**Kutipan Dokumen**
========
Permohonan ke MK, menurut Agus, adalah ikhtiar mereka sebagai pribadi dan warga negara, bukan atas nama institusi. Terlepas dari itu, keinginan agar Presiden Joko Widodo mengeluarkan perppu tetap menjadi harapan utama mereka. ”Kalau misalnya presiden mengeluarkan perppu saat perkara masih berlangsung juga tidak apa-apa. Baik-baik saja,” katanya.
Sebelumnya, Presiden Jokowi menyatakan ingin menghormati proses yang sedang berlangsung di MK sehingga mekanisme ketatanegaraan itu perlu dihargai. Hal ini memberikan sinyal kepada publik bahwa perppu tidak akan dikeluarkan dalam waktu dekat selama ada pengujian UU KPK di MK.
Dengan belum jelasnya perppu, kini pertaruhan ”nasib” KPK berada di tangan MK. Sejumlah ketentuan di dalam UU KPK yang baru dinilai oleh tokoh antikorupsi, pemerhati hukum, dan kalangan masyarakat sipil berpotensi melemahkan lembaga antirasuah tersebut. Keberadaan dewan pengawas yang orang-orangnya dipilih oleh presiden itu disinyalir menjadi pintu awal bagi masuknya kekuatan atau intervensi eksekutif kepada KPK. Sesuatu risiko yang kecil terjadi di dalam UU KPK yang lama. Publik, misalnya, masih ingat bagaimana keluarga presiden pun bisa dijadikan tersangka oleh KPK, tahun 2008.
========
**Data yang Disediakan**
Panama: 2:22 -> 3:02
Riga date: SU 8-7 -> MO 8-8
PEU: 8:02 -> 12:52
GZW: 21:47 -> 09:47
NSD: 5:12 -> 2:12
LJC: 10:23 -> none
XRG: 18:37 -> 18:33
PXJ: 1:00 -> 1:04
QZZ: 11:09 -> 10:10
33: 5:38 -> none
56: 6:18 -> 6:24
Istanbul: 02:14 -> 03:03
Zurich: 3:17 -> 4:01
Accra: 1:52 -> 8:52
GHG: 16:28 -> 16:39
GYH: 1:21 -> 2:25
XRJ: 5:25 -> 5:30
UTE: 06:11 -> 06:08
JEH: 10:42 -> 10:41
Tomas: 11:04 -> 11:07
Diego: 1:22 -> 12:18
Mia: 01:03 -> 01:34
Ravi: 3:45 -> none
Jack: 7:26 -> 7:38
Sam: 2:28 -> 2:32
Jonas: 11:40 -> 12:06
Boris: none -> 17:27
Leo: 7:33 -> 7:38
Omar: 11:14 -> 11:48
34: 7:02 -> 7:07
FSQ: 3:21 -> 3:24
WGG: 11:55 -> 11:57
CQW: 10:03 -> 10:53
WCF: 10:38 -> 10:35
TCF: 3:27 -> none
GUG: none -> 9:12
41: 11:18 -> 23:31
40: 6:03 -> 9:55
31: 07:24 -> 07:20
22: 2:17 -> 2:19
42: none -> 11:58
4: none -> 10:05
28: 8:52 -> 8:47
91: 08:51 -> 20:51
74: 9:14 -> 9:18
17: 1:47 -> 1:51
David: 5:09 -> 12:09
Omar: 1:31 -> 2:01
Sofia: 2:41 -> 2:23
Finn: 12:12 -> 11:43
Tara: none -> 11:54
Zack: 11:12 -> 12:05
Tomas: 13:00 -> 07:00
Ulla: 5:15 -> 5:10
========
**Tujuan Tugas**
**1.** Jawablah pertanyaan berikut berdasarkan kutipan dokumen tentang KPK.
(a) Menurut Agus, dalam kapasitas apa permohonan ke MK diajukan?
(b) Apa yang dinyatakan ingin dihormati oleh Presiden Jokowi?
(c) Pada tahun berapa keluarga presiden dijadikan tersangka oleh KPK?
**2.** Tuliskan kembali bagian kutipan dokumen tentang KPK mulai dari "Sebelumnya, Presiden Jokowi" sampai dengan "UU KPK di MK." tanpa perubahan sedikit pun.

**Jawaban Setiap Tugas**
**1.**
(a) Sebagai pribadi dan warga negara, bukan atas nama institusi.
(b) Proses yang sedang berlangsung di MK.
(c) Tahun 2008.

**2.**
Sebelumnya, Presiden Jokowi menyatakan ingin menghormati proses yang sedang berlangsung di MK sehingga mekanisme ketatanegaraan itu perlu dihargai. Hal ini memberikan sinyal kepada publik bahwa perppu tidak akan dikeluarkan dalam waktu dekat selama ada pengujian UU KPK di MK.